§ **Supplied text**
______
A Sermon for the Fifteenth Sunday after Trinity
September 12, 2021

A Sermon for the Fifteenth Sunday after Trinity

Series:
Passage: Galatian 6:11-18, Matthew 6:24-34
Service Type:

A Sermon for the Fifteenth Sunday after Trinity
Galatians 6:11-18 & St. Matthew 6:24-34
by William Klock

 

In what do you glory?  What is it that you want people to remember you for?  What is your passion?  Or let me put it this way: In what do you trust?  Would people remember you mainly as a person of generosity?  Of good works?  Of graciousness and mercy?  Or in a different vein: For your passion for the environment?  Your patriotism?  Your devotion to your work and your career?  Would they remember you for a hobby you were devoted to?  Maybe an old classic car?  Or a bunch of old camping lanterns?  A sports team?  What about a lifetime of delicious baking or handicrafts?  Would people remember you for your devotion to your money or the earthly possessions you worked so hard to accumulate?  On exactly what do you stake your reputation?  What is your heart passionate about?  And in what do you trust for your security?
______
§ **Tasks for this exercise**
1/ According to the sermon's header, who wrote the sermon?
2/ Say whether each statement agrees with the sermon, and quote the words of the sermon that decide it: (a) The sermon is dated September 12, 2021. (b) Among the things people might be remembered for, the sermon names a sports team. (c) The sermon is for the Fourteenth Sunday after Trinity.
3/ Resume the sermon after its last sentence and carry it on in the same voice.
______
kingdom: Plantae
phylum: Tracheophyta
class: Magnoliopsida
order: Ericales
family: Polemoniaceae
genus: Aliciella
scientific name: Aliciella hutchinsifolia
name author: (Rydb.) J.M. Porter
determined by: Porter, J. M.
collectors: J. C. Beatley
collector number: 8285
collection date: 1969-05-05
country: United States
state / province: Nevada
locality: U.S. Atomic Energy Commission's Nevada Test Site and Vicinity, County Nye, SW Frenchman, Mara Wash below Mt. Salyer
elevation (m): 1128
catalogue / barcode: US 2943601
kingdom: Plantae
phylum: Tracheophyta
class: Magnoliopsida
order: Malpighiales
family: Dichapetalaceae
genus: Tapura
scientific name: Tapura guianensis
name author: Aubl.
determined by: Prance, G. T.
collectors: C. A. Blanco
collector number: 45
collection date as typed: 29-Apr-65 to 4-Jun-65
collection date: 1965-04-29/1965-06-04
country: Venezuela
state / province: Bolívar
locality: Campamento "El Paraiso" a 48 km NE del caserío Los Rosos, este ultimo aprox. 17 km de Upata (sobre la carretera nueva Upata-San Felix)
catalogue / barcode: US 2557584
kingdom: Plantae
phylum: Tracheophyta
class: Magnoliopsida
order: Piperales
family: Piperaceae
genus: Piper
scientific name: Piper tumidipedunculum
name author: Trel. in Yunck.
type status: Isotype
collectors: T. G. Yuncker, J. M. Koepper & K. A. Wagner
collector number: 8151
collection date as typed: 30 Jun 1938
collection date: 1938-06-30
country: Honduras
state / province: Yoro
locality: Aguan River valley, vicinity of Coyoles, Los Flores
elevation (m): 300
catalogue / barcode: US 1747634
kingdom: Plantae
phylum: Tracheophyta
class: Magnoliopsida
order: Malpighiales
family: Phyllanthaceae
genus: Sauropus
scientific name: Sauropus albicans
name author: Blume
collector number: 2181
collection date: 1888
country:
______
§ **Written responses**
1/ William Klock.

2/
(a) Yes: "September 12, 2021"
(b) Yes: "A sports team?"
(c) No: "A Sermon for the Fifteenth Sunday after Trinity"

3/
I’m sure all sorts of answers have been running through your heads as I’ve asked these questions.  Now compare the things that came to mind with what St. Paul says in Galatians 6:14.  This is the verse that sums up today’s theme.  Paul writes, “But far be it from me to glory except in the cross of our Lord Jesus Christ, by which the world has been crucified to me, and I to the world.”  Brothers and Sisters, the cross of Christ changed everything for Paul.  It was his devotion to Jesus and, more importantly, his complete trust in Jesus that he wanted to be known for.  When Paul died, no one was talking about what a big Canucks fan he was.  They were talking about what a big fan of Jesus he was.  He spent his life making tents for a living.  Considering his work ethic, I bet he made a really great tent.  But when Paul died, no one was talking about his tents or how he’d made such a secure future for himself financially because of his superior product line.  No.  Paul died for the sake of Christ—in the line of gospel duty—and people remember him for his devotion to Jesus—for the fact that he trusted in his Lord so much that he was willing to follow him to death.

 

In our Epistle we see Paul closing his letter to the Christians in the Galatian churches.  In fact, half-way through this last chapter—Chapter Six—Paul brings his argument to a climax and to make his point even stronger he takes the paper away from his secretary and writes the words himself.  In verse 11 he writes, “See with what large letters I am writing to you with my own hand.”  What he has to say here was incredibly important and it was important because it was on what he writes here that the Gospel stands or falls—and more importantly, it’s what he writes here on which their hope stands or falls.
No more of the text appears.